The other main nutrition program, once known as the food stamp program, intended to supplement the food purchasing capacity of low-income households, took much longer to be revived after its experimental phase during the Great Depression. After the extent of persistent poverty in the United States and its linkage to poor nutrition was spotlighted by various federal reports and studies released during the 1950’s, Congress gave President Eisenhower the authority to re-establish the food stamp program in 1959, after a nearly 20-year hiatus. However, the then-Secretary of Agriculture, Ezra Taft Benson, chose to not exercise that authority in the last year of Eisenhower’s term.
During his presidential campaign in 1960, Senator John F. Kennedy publicly committed to bringing back the program during a visit to West Virginia. After narrowly winning the general election, President Kennedy announced the establishment of a food stamp pilot program within two weeks of his inauguration. By January 1964, just a few months after Kennedy was assassinated in Dallas, TX, the pilot programs had expanded from eight areas to 43 counties or cities in 22 states with 380,000 participants. The program was permanently authorized in August of 1964, under the Food Stamp Act of 1964, one of the first major legislative accomplishments of President Lyndon B. Johnson’s Great Society plan.
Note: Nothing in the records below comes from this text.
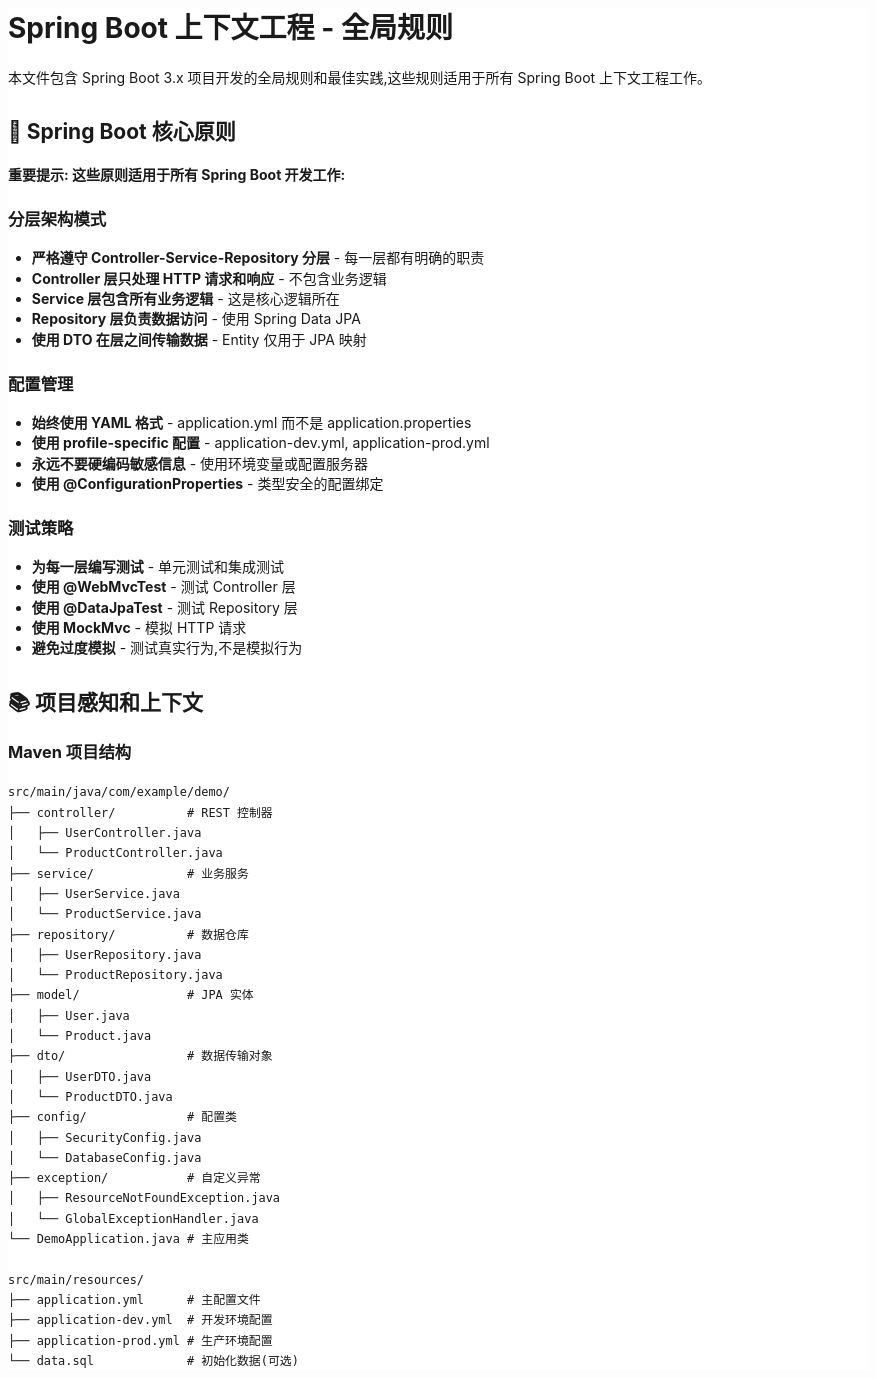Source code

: # Spring Boot 上下文工程 - 全局规则

本文件包含 Spring Boot 3.x 项目开发的全局规则和最佳实践,这些规则适用于所有 Spring Boot 上下文工程工作。

## 🔄 Spring Boot 核心原则

**重要提示: 这些原则适用于所有 Spring Boot 开发工作:**

### 分层架构模式
- **严格遵守 Controller-Service-Repository 分层** - 每一层都有明确的职责
- **Controller 层只处理 HTTP 请求和响应** - 不包含业务逻辑
- **Service 层包含所有业务逻辑** - 这是核心逻辑所在
- **Repository 层负责数据访问** - 使用 Spring Data JPA
- **使用 DTO 在层之间传输数据** - Entity 仅用于 JPA 映射

### 配置管理
- **始终使用 YAML 格式** - application.yml 而不是 application.properties
- **使用 profile-specific 配置** - application-dev.yml, application-prod.yml
- **永远不要硬编码敏感信息** - 使用环境变量或配置服务器
- **使用 @ConfigurationProperties** - 类型安全的配置绑定

### 测试策略
- **为每一层编写测试** - 单元测试和集成测试
- **使用 @WebMvcTest** - 测试 Controller 层
- **使用 @DataJpaTest** - 测试 Repository 层
- **使用 MockMvc** - 模拟 HTTP 请求
- **避免过度模拟** - 测试真实行为,不是模拟行为

## 📚 项目感知和上下文

### Maven 项目结构
```
src/main/java/com/example/demo/
├── controller/          # REST 控制器
│   ├── UserController.java
│   └── ProductController.java
├── service/             # 业务服务
│   ├── UserService.java
│   └── ProductService.java
├── repository/          # 数据仓库
│   ├── UserRepository.java
│   └── ProductRepository.java
├── model/               # JPA 实体
│   ├── User.java
│   └── Product.java
├── dto/                 # 数据传输对象
│   ├── UserDTO.java
│   └── ProductDTO.java
├── config/              # 配置类
│   ├── SecurityConfig.java
│   └── DatabaseConfig.java
├── exception/           # 自定义异常
│   ├── ResourceNotFoundException.java
│   └── GlobalExceptionHandler.java
└── DemoApplication.java # 主应用类

src/main/resources/
├── application.yml      # 主配置文件
├── application-dev.yml  # 开发环境配置
├── application-prod.yml # 生产环境配置
└── data.sql             # 初始化数据(可选)
```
For most of its history, the food stamp program, now known as the Supplemental Nutrition Assistance Program or SNAP, focused on increasing the caloric intake of individuals in beneficiary households. Initially, all food items were eligible for purchase with food stamps except alcoholic beverages and imported foods. The House version of the 1964 Act would have prohibited the purchase of soft drinks, luxury foods, and luxury frozen foods, but those restrictions were dropped during the conference committee, and did not become law.
The requirement that recipient households purchase some stamps in order to receive benefits under the program, an artifact of the original experimental program in the 1930’s, was dropped in 1977, when this program was pulled into the farm bill process for the first time. This step was taken in large part to bolster support for the overall legislation by urban members of Congress, who otherwise had little at stake with respect to the farm, trade, and conservation programs that had made up the bulk of the farm bill previously.
Today, both of these programs serve tens of millions of people, helping to alleviate food insecurity among the American people. In 2021, 41 million people received SNAP benefits during at least some portion of the year, while total participation in the school lunch program was only 9.8 million children in that year, down by about two-thirds from 2019 due to ongoing school closures as a result of the COVID-19 pandemic.